* Challenge A *
For the asteroid-impact conversation, decide whether each statement below agrees with it: (i) the last mode has already been built in; (ii) lines drawn along the long axes of the Finger Lakes converge; (iii) the Gulf of Mexico impact was built into the elevation data so that the wave stops based on land elevation. Answer yes or no for each, quoting the words of the conversation that settle it.
* Challenge B *
Please pick up the asteroid-impact conversation right after its last line and carry it on in the same spoken style.

==== Extract to read

Wait, wait, wait, wait, what now?
Well, Atlanta, we're at 1100 feet above sea level.
So this is the thing that I haven't built in yet.
I still haven't built in this last mode.
The mega tsunami mode is not built into the bathroom metric data yet.
Okay.
So not being affected.
So the asteroid into the Gulf of Mexico.
I built that into all the elevation data so that the wave stops based on the elevation
of the land that's hitting.
And now what I'll do next is build that into this mega tsunami mode too.
So could at 1100 feet, you'll probably be okay.
And it'll sort of sew that same wash and how it'll wash into the land.
Yeah, washing it would.
It would probably wash up the Savannah River Valley.
And if any river kick out of that.
Yeah, exactly.
It shows that.
So if you do the impact into the Gulf, it shows it really going up that river valley.
For a couple of hundred miles up the Mississippi.
Well, first thing I want to call your attention to is the finger lakes themselves.
And what you'll notice is if you if you draw a line along the long axis of the finger lakes,
they actually converge.
They're they're radially distributed.
That's important point number one.
And if we go here to where these lines would meet right there.
That's where I had you go to when we were trying to drop the asteroid into the into the basin of Lake Ontario.
Would have been right in here.
And we can actually see that the deepest part of the lake is this area right here.
And there's some very interesting scablands on the floor of Lake Ontario down here.
And I think I can.
You can see it if you change to the layer.
It will show it on the layers.
Yep.

========
==== Source excerpt

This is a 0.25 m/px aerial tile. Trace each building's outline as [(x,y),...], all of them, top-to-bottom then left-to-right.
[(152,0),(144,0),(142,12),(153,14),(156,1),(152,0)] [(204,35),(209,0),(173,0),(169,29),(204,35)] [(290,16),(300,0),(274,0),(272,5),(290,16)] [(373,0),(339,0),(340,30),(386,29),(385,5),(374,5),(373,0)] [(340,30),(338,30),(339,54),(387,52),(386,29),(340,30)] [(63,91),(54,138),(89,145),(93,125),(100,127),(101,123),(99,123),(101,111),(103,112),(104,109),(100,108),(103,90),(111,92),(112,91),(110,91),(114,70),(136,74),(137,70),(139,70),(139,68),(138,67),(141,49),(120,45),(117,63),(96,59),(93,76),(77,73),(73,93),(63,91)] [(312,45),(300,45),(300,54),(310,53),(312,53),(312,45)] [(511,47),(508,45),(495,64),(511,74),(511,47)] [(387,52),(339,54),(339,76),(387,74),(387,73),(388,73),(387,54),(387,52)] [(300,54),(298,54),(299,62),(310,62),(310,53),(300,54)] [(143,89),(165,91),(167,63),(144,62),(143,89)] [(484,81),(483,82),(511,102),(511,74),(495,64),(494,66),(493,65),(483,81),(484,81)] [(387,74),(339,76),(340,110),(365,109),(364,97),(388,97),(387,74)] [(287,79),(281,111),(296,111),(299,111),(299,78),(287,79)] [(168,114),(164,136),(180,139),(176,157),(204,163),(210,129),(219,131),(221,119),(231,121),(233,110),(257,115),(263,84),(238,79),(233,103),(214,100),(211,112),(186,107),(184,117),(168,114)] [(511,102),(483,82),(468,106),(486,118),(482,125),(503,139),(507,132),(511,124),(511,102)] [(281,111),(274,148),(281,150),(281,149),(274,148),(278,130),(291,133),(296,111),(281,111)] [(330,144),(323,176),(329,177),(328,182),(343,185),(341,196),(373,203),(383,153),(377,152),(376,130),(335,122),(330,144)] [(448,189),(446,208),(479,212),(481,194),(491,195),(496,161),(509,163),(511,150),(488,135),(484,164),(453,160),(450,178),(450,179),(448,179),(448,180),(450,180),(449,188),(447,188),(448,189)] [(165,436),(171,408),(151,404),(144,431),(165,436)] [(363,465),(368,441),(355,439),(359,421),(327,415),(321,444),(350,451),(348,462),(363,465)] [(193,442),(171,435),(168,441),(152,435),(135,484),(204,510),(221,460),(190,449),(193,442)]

========

* Task output A *
(i) No: "I still haven't built in this last mode."
(ii) Yes: "they actually converge."
(iii) Yes: "I built that into all the elevation data so that the wave stops based on the elevation"

* Task output B *
I'm playing with my elevation cursor here.
And it looks like about a like 500 feet deep at that one spot.
Yeah, here you go.
Look at this.
So this right here.
This is the area.
This is the basin.
And I would I would theorize or hypothesize that this is essentially the impact point.
And you would have had you would have water rushing in both directions to the northeast and to the southwest.
And probably this all drained off ultimately to the north.
And let's see if we can actually see this yet.
Look at this.
You can see these scoured features here.
Look at this right here.
See all of this.
So all of this is showing that there was these huge flows probably in both directions.
I would say the first flow out.
Let's see if we go back to the terrain view.
Well, would not really follow those river valleys.
But naturally follow the river valleys.
And it passed up.
In fact, we can trace the flood.
It passed right up here.
This way it's created a big temporary lake right here where Montreal is.
Oh, nice delta.
Yeah.
And then it would have continued on out.
Right up here.
And out this way into the north Atlantic.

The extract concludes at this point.